### EXCERPT ###

RE: Trafodion meta table region in hbase cannot be opened

2016-09-23 Thread Eric Owhadi
Hi Qiao,

For big table you should use 'update statistics for table  on every
column sample’.

This will perform sampling to compute the stats,

That does not explain the problem, but just wanted to let you know,

Regards,
Eric



*From:* 乔彦克 [mailto:qya...@gmail.com]
*Sent:* Friday, September 23, 2016 1:58 AM
*To:* user@trafodion.incubator.apache.org
*Cc:* Liu, Ming (Ming) <ming@esgyn.cn>
*Subject:* Re: Trafodion meta table region in hbase cannot be opened



Hi, Ming,



This time it happened after I did 'update statistics for table  on
every column'  which leading to the HBase regionserver crashed because of
out of memory error. After I restart the regionservers this happened. When
HBase doing the recovery step,  errors like this



"ERROR [RS_OPEN_REGION-hadoop2slave7:60020-2] regionserver.HRegion: Found
decreasing SeqId. PreId=1517
key=TRAFODION._MD_.OBJECTS/836a95deb60624ab3e620e44ae54fe15/1419;
edit=[#edits: 1 = ]

2016-09-23 10:42:33,508 INFO  [RS_OPEN_REGION-hadoop2slave7:60020-2]
transactional.TrxRegionObserver: Trafodion Recovery Region Observer CP:
preWALRestore coprocessor is invoked ... in table TRAFODION._MD_.OBJECTS"



 comes up, each time is the Trafodion meta table TRAFODION._MD_.*



when the* bulkload* leading to this,  I think the reason may be that the
load operation from hive just create hfile rather than write the WALs.

but to the *update statistic *operation, I'm not sure how this happened
cause I am not clear how the update statistic work.





Qiao



Liu, Ming (Ming) <ming@esgyn.cn>于2016年9月23日周五 上午10:46写道:

Hi, Qiao,

before this region fail to open, did you do a bulkload from hive?
I know you hit same issue several times before, but have different java
error stack before. So want to confirm with you.
And you paste the error stack from sqlci, is it possible to find what is
the error stack in Region Server log?

Last time, it was something like below, could you find same issue this
time? So two questions: did you do a bulkload? And could you find the same
error stack?

2016-09-08 16:44:36,327 ERROR [RS_OPEN_REGION-hadoop2slave7:60020-0]
handler.OpenRegionHandler:
Failed open of
region=TRAFODION._MD_.COLUMNS,,1471946223350.b6191867e73d4203d3ac6fad3c860138.,
starting to roll back the global memstore size.

### STORED RECORDS ###

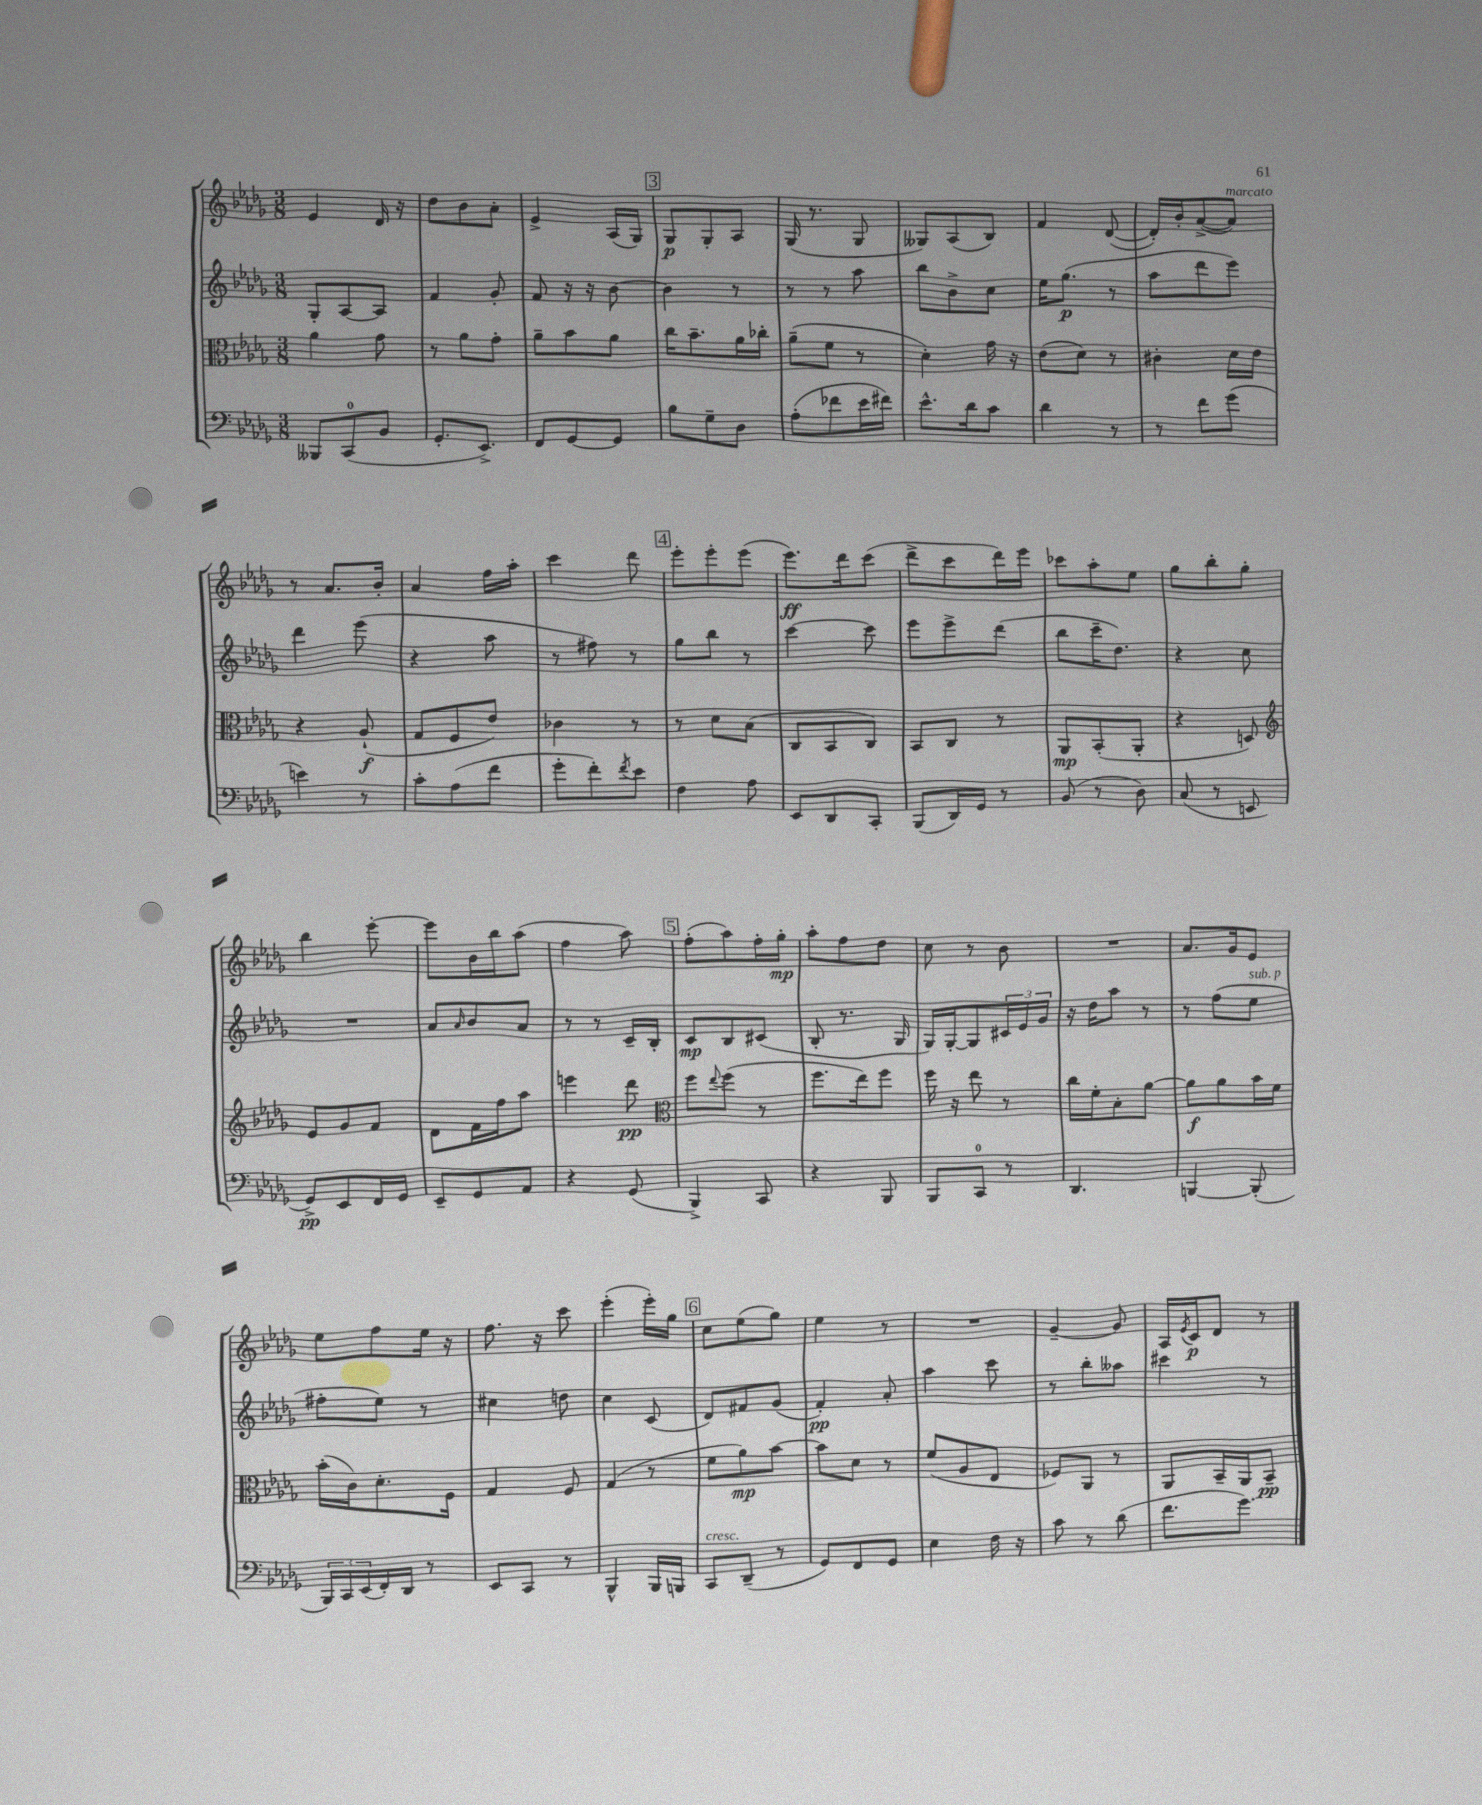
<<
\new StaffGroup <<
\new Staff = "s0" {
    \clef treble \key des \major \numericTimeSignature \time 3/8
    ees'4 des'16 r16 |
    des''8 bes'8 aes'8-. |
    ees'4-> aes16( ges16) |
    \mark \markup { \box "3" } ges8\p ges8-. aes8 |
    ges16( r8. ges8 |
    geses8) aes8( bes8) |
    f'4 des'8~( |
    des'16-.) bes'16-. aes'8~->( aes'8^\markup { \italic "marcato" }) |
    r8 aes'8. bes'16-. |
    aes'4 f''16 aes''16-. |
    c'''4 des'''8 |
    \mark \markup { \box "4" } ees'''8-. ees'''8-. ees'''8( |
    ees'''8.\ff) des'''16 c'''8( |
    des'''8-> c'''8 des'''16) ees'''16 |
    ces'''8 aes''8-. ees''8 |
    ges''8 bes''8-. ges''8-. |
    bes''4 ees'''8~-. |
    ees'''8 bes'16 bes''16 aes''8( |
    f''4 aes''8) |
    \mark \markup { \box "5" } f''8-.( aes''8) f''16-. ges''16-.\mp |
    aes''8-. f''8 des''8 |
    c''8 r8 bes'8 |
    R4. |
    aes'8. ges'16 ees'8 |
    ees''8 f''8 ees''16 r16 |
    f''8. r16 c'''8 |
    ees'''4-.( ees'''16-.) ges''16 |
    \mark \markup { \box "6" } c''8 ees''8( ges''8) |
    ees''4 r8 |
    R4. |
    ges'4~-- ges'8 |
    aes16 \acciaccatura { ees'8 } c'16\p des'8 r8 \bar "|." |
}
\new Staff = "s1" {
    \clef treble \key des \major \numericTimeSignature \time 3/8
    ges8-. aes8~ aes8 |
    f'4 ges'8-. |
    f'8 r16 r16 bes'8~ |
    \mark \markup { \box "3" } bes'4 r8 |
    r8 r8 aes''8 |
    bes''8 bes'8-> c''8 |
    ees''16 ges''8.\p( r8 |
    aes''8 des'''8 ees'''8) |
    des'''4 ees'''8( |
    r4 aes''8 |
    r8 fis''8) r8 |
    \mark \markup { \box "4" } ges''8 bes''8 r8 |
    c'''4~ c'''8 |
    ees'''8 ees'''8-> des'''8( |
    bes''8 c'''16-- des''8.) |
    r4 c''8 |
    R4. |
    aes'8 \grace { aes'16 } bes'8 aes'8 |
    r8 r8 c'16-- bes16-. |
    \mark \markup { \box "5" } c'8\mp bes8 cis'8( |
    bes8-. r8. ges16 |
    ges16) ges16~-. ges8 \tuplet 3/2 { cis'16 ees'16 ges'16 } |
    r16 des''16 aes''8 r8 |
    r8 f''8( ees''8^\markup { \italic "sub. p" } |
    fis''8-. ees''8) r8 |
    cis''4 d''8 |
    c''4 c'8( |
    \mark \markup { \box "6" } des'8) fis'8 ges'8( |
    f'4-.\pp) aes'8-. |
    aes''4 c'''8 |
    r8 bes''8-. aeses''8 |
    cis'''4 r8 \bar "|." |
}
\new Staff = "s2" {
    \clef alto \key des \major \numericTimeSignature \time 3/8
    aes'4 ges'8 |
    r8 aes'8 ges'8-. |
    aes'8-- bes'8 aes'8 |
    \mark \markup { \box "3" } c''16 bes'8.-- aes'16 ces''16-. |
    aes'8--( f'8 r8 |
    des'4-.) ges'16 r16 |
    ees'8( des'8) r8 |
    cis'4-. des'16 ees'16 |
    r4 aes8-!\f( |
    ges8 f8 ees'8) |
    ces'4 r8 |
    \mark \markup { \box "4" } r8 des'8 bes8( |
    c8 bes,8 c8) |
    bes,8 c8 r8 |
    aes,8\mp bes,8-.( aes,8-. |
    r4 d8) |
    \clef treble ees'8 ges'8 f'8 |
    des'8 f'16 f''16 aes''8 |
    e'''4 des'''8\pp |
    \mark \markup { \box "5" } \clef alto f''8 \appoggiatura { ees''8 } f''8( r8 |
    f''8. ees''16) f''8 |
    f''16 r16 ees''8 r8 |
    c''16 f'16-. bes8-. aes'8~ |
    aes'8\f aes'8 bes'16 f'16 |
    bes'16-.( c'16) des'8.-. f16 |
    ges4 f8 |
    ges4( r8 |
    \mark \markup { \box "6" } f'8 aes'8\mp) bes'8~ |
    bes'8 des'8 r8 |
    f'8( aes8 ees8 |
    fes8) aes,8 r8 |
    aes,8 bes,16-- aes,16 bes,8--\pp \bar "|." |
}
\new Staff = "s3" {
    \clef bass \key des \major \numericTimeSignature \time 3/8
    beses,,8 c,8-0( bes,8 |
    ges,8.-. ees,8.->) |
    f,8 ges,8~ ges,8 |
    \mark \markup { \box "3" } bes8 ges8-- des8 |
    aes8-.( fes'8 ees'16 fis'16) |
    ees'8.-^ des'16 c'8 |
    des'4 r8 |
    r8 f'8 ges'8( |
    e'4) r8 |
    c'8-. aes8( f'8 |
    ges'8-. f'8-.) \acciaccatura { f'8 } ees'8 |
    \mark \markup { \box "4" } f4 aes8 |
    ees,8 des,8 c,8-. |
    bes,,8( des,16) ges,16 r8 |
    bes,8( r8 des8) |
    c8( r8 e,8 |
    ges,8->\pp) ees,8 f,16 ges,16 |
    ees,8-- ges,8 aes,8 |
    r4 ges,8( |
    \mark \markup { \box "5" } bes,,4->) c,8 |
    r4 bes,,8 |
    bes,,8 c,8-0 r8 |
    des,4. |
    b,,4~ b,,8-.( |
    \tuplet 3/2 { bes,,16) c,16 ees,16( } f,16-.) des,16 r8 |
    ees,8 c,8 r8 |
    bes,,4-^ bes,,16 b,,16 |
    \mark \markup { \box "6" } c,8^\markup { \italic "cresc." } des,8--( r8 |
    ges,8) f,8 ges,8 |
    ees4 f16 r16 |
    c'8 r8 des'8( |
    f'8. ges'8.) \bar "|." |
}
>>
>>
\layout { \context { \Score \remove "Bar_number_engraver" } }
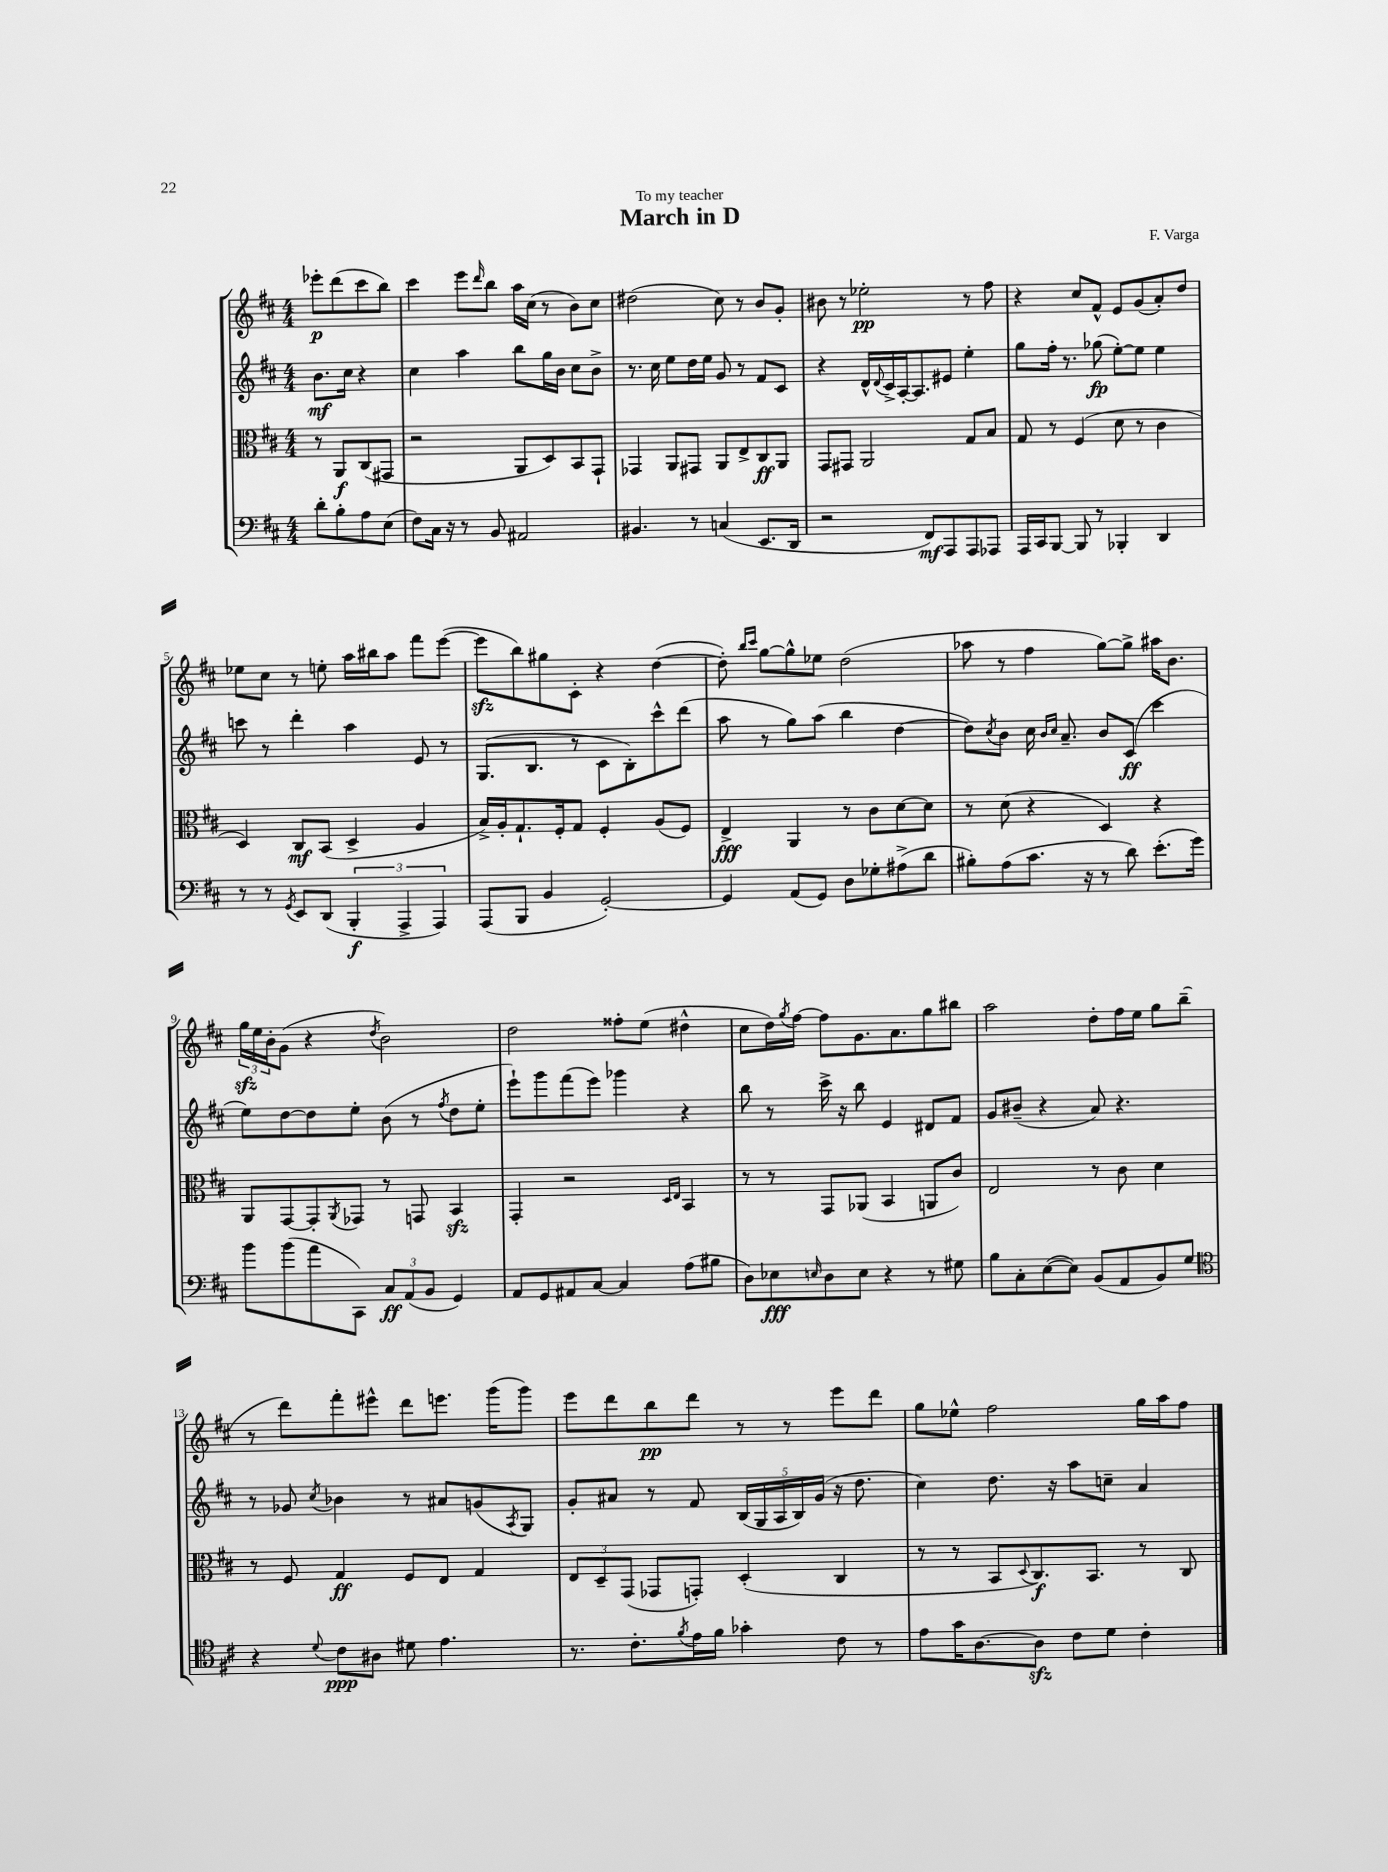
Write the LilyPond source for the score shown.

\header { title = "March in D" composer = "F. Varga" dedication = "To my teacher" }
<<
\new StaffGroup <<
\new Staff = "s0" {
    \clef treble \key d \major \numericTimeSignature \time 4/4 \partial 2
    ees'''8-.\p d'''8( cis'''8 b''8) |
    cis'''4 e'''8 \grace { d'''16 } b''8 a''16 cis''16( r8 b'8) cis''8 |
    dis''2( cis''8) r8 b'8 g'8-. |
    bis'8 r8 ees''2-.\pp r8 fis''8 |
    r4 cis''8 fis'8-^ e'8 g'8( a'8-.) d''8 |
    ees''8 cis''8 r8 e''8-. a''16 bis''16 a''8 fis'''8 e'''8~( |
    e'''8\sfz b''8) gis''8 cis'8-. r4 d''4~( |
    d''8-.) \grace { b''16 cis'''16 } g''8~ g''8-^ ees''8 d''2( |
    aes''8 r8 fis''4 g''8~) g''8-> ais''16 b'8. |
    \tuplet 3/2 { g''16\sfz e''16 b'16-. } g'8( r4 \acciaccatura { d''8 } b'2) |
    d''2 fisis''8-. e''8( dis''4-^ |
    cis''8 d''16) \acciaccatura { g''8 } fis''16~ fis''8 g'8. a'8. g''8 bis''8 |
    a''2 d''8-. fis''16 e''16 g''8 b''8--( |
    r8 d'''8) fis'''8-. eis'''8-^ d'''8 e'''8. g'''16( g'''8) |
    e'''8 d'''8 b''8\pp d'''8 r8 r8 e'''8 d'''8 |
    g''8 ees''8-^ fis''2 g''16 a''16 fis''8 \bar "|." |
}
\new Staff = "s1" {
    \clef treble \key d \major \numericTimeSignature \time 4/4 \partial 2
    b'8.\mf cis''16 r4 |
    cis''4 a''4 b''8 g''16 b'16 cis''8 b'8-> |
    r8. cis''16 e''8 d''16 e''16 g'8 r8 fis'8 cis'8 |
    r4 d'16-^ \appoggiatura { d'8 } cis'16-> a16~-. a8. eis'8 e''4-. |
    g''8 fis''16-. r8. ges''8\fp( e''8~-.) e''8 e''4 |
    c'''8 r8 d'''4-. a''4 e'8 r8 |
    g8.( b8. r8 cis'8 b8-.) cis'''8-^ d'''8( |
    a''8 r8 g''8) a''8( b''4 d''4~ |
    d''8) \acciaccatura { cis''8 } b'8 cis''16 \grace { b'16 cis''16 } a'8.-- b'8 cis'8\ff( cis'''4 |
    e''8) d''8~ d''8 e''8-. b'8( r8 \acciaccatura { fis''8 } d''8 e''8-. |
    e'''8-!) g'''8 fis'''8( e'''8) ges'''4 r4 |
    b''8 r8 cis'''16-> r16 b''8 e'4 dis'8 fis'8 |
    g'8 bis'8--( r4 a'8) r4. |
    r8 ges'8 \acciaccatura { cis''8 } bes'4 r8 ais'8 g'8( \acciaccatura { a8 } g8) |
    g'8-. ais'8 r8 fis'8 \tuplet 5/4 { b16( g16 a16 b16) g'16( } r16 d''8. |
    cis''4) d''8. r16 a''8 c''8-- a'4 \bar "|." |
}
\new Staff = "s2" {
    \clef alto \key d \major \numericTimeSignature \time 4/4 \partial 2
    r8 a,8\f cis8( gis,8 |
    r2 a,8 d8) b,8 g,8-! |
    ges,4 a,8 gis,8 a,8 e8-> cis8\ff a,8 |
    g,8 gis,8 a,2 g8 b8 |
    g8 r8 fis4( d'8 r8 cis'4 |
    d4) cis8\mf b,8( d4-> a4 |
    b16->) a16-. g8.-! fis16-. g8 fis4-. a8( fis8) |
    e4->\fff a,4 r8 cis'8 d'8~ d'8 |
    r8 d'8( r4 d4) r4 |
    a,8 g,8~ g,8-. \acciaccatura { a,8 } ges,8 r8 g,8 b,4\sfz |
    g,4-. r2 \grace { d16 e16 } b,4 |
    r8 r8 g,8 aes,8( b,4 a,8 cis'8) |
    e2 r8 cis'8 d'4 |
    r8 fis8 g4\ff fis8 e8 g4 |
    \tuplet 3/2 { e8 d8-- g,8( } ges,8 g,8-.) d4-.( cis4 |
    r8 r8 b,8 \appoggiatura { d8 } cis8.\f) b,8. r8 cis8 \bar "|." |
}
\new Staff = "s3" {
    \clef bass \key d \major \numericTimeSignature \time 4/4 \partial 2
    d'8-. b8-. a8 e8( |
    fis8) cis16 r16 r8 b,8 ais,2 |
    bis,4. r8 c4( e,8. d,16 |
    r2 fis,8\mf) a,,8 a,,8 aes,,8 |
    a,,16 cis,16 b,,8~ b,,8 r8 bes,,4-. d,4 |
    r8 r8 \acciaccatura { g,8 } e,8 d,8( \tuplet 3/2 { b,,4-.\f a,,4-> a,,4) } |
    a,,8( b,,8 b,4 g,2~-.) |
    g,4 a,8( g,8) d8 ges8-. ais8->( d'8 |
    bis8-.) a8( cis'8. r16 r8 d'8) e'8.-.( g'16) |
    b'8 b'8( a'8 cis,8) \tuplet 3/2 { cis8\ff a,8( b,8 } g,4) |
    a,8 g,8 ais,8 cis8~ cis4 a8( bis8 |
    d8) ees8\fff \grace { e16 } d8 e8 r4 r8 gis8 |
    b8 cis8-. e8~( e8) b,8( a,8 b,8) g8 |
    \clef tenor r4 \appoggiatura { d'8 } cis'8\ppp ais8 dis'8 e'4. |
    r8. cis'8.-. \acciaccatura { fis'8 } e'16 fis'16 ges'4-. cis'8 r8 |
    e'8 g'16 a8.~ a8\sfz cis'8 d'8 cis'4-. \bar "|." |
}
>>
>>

###

In the Trafodion thread, why does Ming ask whether Qiao ran a bulkload from Hive before the region failed to open? Answer in one to three sentences.

RESULT:
Ming knows Qiao had hit the same issue several times before, but those earlier cases came with a different Java error stack. So Ming wants to confirm with Qiao what happened before this failure.